ERIC Number: ED223741
Record Type: RIE
Publication Date: 1982
Reference Count: 0
Afro-American Patterns of Cognition.
Shade, Barbara J.
Reviews of literature and administration of different types of measurement tools among various student groups in Wisconsin were conducted to explore black cognitive styles on five dimensions and to investigate whether social and cultural factors affect the knowledge acquisition process. Results revealed that: (1) blacks tend to be more field dependent than whites, a difference that seems to be associated with blacks' lower performance levels on school tasks; (2) blacks tend to categorize their world using more finely discriminated classes than whites; (3) differences in stylistic preferences and performance on cognitive tasks seem to diminish if students were matched for life style, social situation, age, and grade; and (4) variations in cognitive patterns seem to be associated with school performance and with students' social status. Overall, the data indicated rather complex relationships among preferred ways of knowledge acquisition, social and economic roles, and school performance.
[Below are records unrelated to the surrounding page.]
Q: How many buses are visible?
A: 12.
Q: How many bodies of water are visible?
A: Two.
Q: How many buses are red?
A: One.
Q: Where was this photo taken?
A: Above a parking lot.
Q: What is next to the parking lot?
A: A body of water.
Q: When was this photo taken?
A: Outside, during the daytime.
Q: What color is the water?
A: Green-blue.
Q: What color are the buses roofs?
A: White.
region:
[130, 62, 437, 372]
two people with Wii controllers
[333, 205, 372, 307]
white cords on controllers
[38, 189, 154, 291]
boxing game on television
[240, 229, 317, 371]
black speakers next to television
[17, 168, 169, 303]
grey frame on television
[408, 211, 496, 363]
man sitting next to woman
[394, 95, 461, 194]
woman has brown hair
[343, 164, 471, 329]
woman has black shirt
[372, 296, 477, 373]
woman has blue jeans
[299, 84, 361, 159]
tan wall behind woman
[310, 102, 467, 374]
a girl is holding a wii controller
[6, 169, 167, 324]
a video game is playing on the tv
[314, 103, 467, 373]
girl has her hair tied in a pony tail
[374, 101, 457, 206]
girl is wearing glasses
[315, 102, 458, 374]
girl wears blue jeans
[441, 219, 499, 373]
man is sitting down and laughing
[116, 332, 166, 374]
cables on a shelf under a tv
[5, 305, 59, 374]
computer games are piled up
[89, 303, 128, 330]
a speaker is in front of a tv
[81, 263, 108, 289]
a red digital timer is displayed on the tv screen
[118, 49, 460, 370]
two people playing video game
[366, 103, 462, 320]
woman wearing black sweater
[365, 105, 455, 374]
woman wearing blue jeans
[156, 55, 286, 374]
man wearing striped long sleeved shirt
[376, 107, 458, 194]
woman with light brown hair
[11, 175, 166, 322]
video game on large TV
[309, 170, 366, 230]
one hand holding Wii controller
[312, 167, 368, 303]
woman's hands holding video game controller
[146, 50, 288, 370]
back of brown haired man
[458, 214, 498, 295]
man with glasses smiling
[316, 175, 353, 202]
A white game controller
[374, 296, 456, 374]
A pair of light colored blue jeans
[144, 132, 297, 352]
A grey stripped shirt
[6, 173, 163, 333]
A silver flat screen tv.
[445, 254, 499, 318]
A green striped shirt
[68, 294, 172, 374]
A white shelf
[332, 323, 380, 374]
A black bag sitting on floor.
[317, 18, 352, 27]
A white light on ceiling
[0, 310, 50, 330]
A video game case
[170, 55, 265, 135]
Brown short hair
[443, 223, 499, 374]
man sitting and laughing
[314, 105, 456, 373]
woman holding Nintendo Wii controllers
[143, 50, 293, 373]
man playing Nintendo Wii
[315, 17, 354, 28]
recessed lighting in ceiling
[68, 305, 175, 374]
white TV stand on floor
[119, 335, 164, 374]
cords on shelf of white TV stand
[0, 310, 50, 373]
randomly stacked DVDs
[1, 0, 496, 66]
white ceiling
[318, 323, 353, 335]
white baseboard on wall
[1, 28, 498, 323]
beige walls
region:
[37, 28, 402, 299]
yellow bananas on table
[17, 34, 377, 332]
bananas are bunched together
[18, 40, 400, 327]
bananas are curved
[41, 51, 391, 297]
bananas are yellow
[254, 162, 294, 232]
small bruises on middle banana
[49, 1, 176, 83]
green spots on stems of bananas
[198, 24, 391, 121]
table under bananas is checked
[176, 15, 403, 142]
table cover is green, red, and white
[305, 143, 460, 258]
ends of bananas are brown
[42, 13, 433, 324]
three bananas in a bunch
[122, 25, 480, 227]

Many of the findings are inconclusive, however, because of varying results generated by the use of different instruments. (Author/MJL)
Publication Type: Reports - Research
Education Level: N/A
Sponsor: National Inst. of Education (ED), Washington, DC.
Authoring Institution: Wisconsin Center for Education Research, Madison.
Note: For related document see ED 211 657. Additional funds provided through the Wisconsin Governor's Employment and Training Office.